▶ [INSTRUCTIONS]:
A. Set down the part of the passage on dynamic programming between "Once we have" and "strategies in games.", inclusive, without any changes.
B. For each statement, say whether the passage on dynamic programming agrees with it, and give yes or no along with the deciding words quoted from the passage. (i) Mace found that maximizing herd offtake predicted that breeding should always be slowed. (ii) Fish discarded through high-grading typically die. (iii) Gillis et al. (1995) studied high-grading in the Oregon sablefish fishery.

▶ [PROVIDED TEXT]:
------------------------
Once we have determined what the optimal decision is for \(T-1\), we then figure out what the best decision is at \(T-2\) and so on. By moving backward through time, we are always making the relatively easy decision of “the last” since your decision at time \(T-2\) can not be affected by your decision at time \(T-1\). This process is known as “backward induction” and it is a powerful tool also used in finding the evolutionary stable strategies in games.

Dynamic programming has been applied to human ecology, though apparently perceptions about it being an advanced or difficult technique have kept the applications to human ecology less numerous than the utility of the technique would warrant. Mace (1993) used dynamic programming to study subsistence decisions among Gabbra pastoralists of Ethiopia. Mace used mutliple objective functions: herd offtake, short-term household survival, and long-term household survival. The decision that she investigated was whether or not Gabbra herders should manipulate the breeding rate of their sheep. She found that each different objective function yielded a different prediction: (1) maximizing off-take predicted that breeding should never be slowed, (2) maximizing short-term household survival predicted that breeding should always be slowed, and (3) maximizing long-term household survival predicted that the herd-breeding rate should only be slowed by relatively wealthy households. Her ethnographic data supported prediction #3, supporting the hypothesis that Gabbra herders are maximizing long-term household survival. Mace argues that this is the outcome most clearly consistent with natural selection acting upon decision-making.

Gillis et al. (1995), as discussed in Clark and Mangel (2000), investigated a phenomenon known as “high-grading” in the Oregon sablefish fishery. High-grading is the practice of discarding less valuable fish when they are caught in anticipation of landing more valuable fish later. The discarded fish typically die when they are discarded. Fishing boats high-grade because they can not keep valuable fish if their hold is filled and if it is filled with lower-quality fish (i.e., fish fetching a lower price at market), then they potentially pay a substantial opportunity cost for keeping lower-grade fish. They found that high-grading should become more common in four situations: (1) toward the end of fishing trips, (2) when there is a greater overall availability of fish, (3) when there is a decrease in the trip quota, or (4) where there a decrease in the risk prematurely terminating a fishing trip. The model of Gillis et al. (1995) can be used to estimate by-catch mortality, an important fisheries metric.

Milner-Gulland and colleagues (1996) model household decision-making among dry-land agropastoralists. They were specifically interested in three questions: (1) why do farmers in dry areas grow maize despite the fact that it performs poorly when water stressed? (2) what determines the fraction of household wealth represented by goats, cattle, or crops? (3) how does the ability to use cattle as draft animals affect the optimal proportions of livestock vs. crops?
------------------------
Intrinsic matrix estimation data

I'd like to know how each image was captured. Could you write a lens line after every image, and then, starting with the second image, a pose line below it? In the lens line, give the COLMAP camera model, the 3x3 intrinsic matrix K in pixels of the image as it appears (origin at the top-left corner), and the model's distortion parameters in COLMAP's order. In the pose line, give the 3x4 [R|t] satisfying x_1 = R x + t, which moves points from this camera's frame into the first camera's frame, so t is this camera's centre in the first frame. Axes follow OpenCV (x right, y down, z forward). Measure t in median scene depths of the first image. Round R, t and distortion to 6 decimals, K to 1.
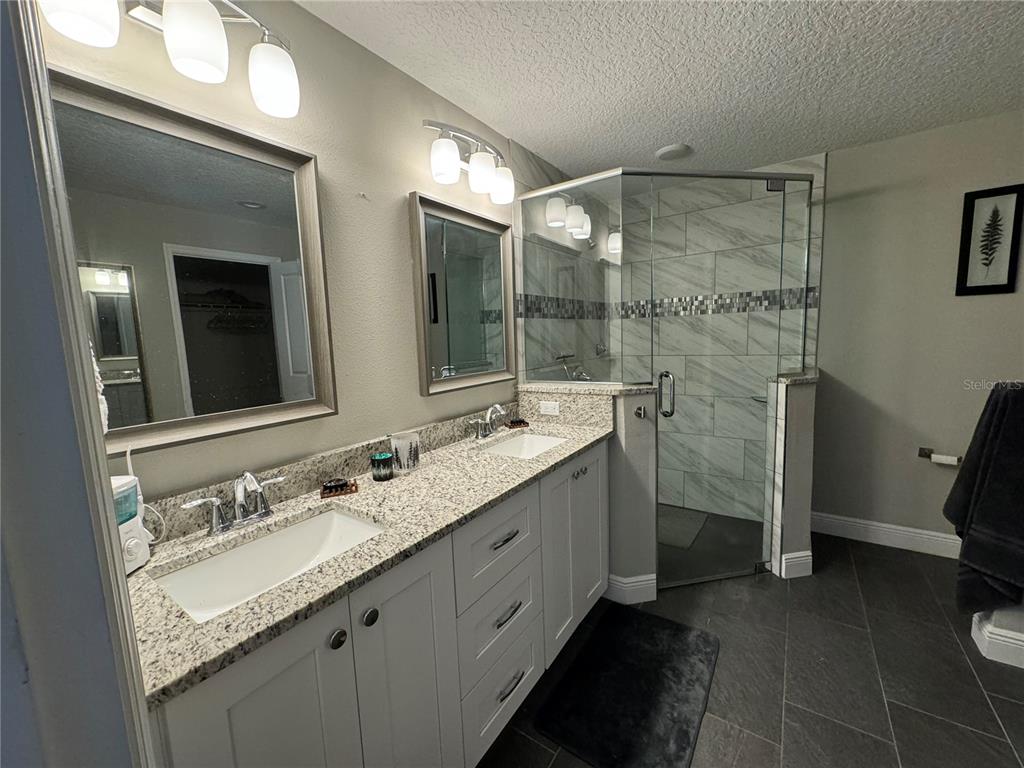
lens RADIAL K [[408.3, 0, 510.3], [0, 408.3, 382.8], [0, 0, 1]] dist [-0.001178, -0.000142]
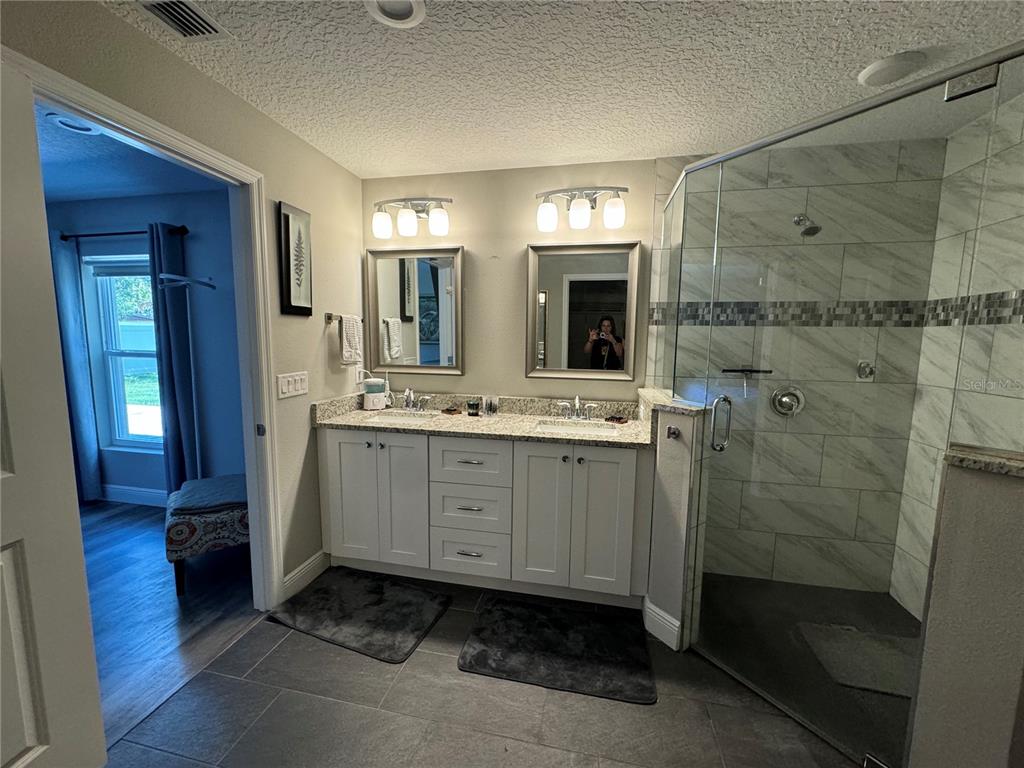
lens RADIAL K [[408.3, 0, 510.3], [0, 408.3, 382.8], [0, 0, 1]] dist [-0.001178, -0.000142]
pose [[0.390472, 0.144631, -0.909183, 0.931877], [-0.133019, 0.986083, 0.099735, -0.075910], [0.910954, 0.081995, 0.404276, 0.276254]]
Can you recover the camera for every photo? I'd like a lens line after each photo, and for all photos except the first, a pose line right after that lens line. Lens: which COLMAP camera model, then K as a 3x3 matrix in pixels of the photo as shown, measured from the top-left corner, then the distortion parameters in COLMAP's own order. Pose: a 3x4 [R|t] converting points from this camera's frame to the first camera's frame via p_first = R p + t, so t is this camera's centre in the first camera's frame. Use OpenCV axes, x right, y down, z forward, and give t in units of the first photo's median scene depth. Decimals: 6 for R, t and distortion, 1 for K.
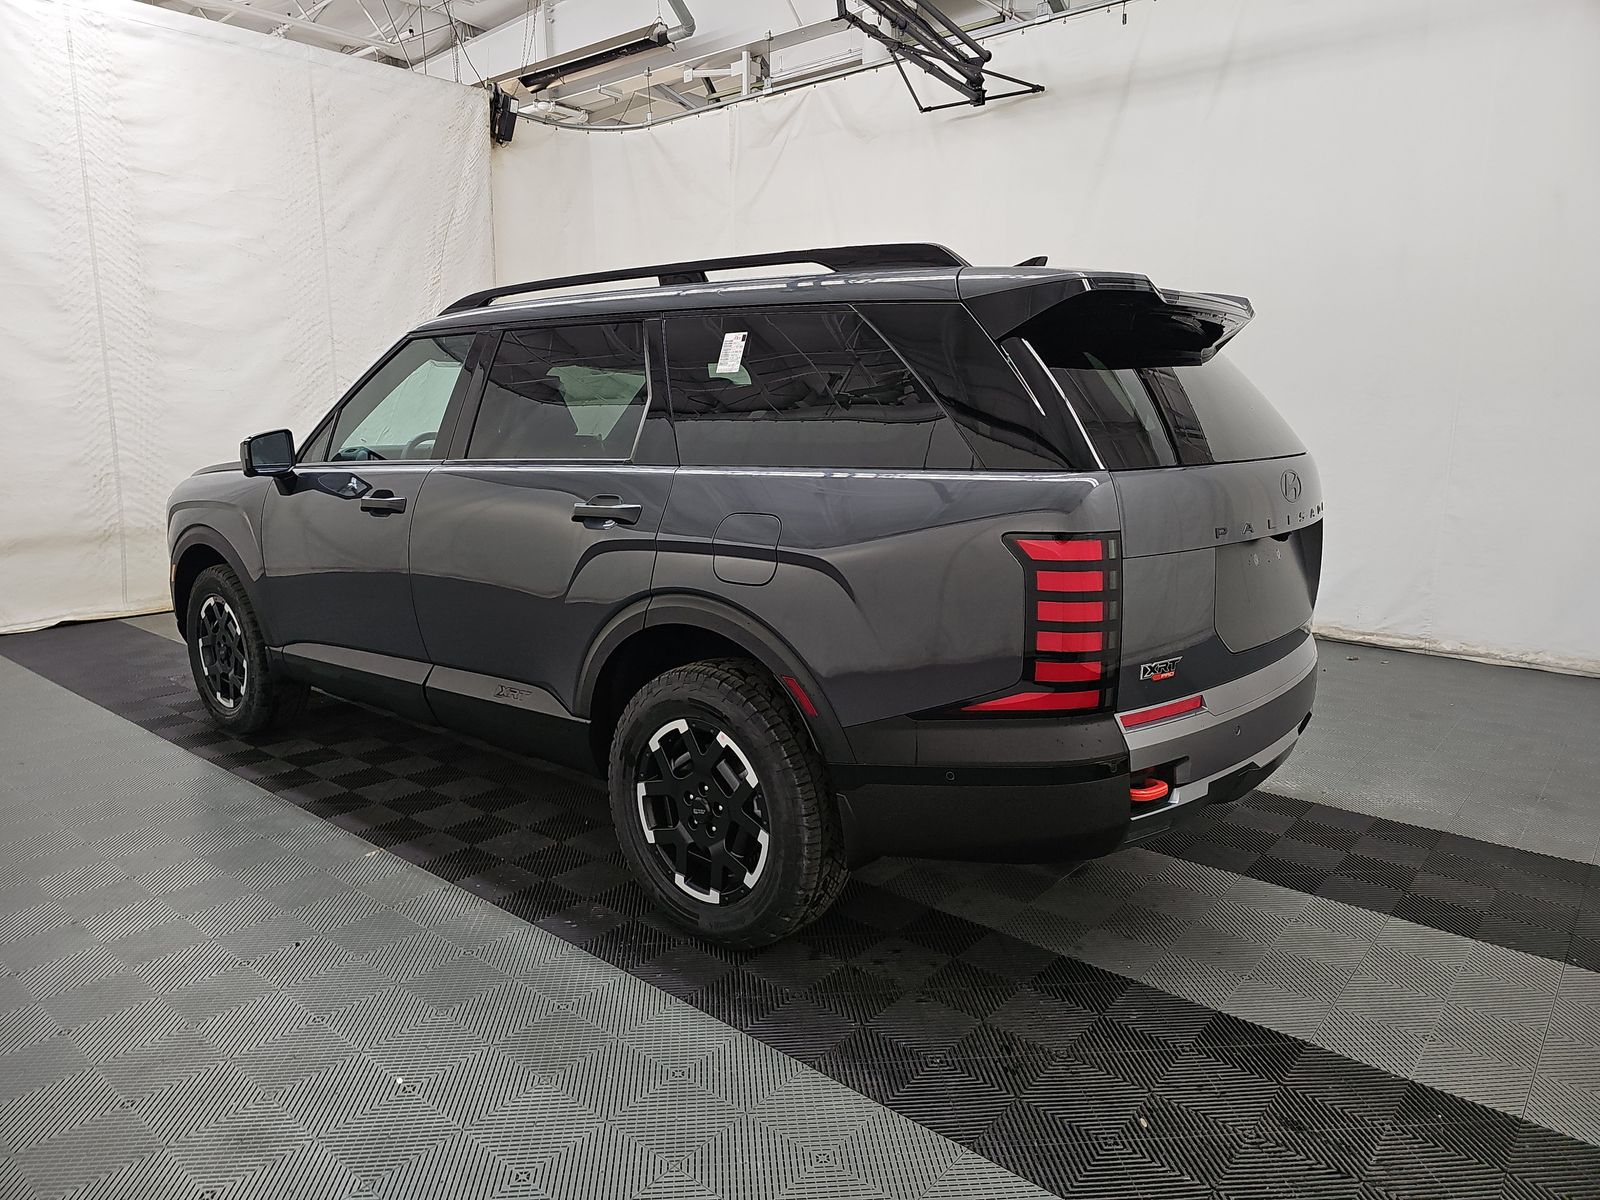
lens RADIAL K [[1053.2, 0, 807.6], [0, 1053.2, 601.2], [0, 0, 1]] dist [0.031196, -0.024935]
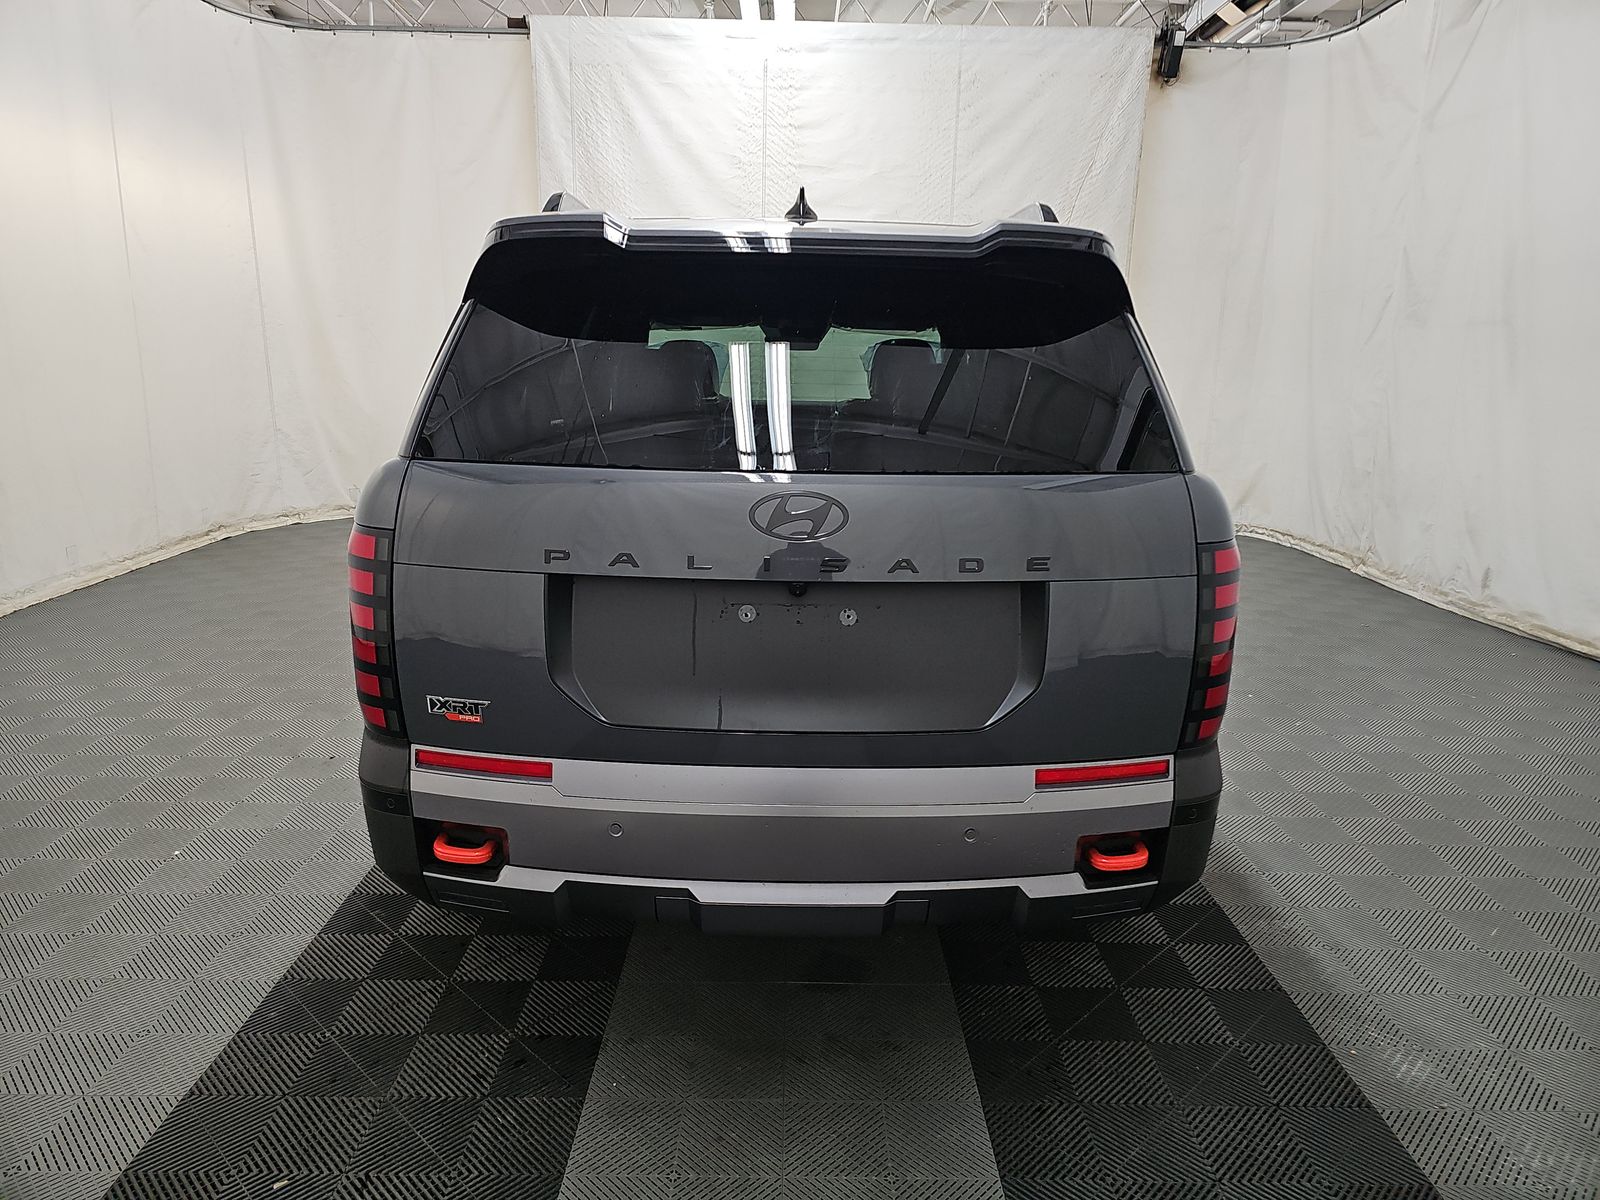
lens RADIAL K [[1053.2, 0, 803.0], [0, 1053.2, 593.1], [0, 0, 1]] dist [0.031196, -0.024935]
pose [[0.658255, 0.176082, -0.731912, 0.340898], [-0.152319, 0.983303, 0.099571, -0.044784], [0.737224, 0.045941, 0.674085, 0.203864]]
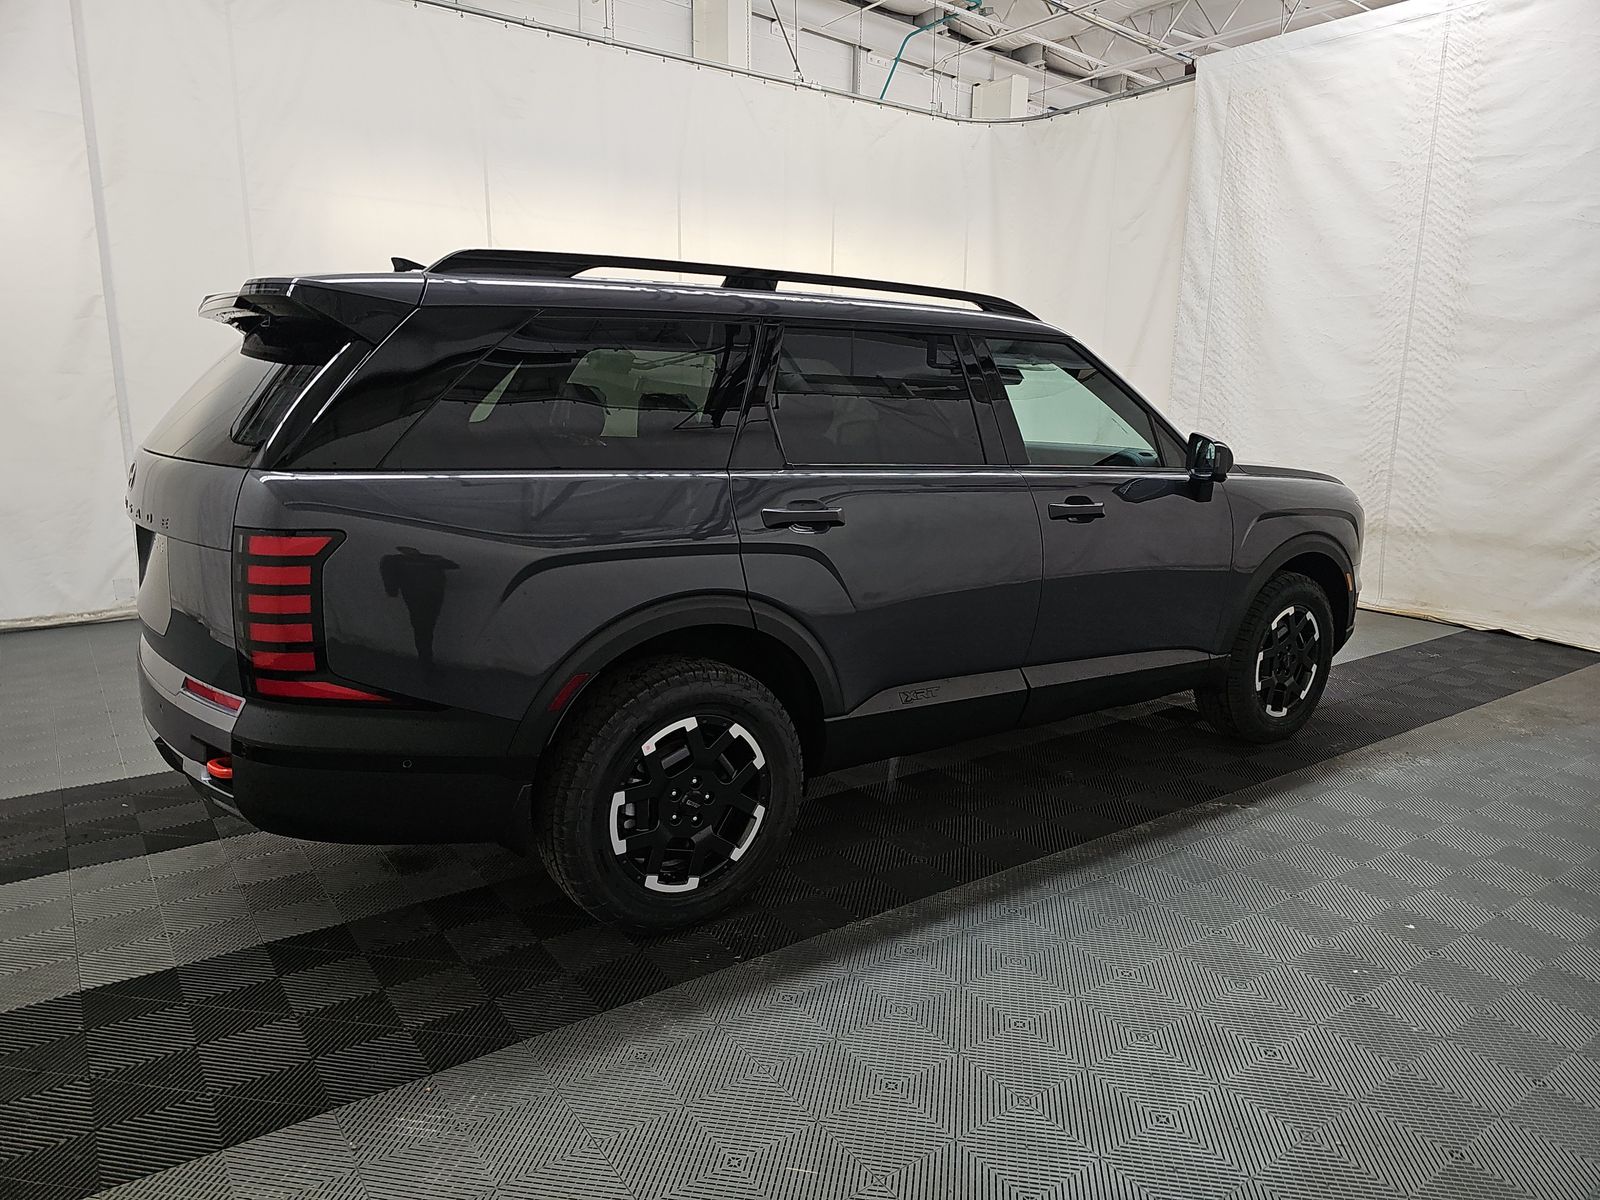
------------------------
▶ [EXERCISE RESULTS]:
A.
Once we have determined what the optimal decision is for \(T-1\), we then figure out what the best decision is at \(T-2\) and so on. By moving backward through time, we are always making the relatively easy decision of “the last” since your decision at time \(T-2\) can not be affected by your decision at time \(T-1\). This process is known as “backward induction” and it is a powerful tool also used in finding the evolutionary stable strategies in games.

B.
(i) No: "maximizing off-take predicted that breeding should never be slowed"
(ii) Yes: "The discarded fish typically die when they are discarded."
(iii) Yes: "investigated a phenomenon known as “high-grading” in the Oregon sablefish fishery"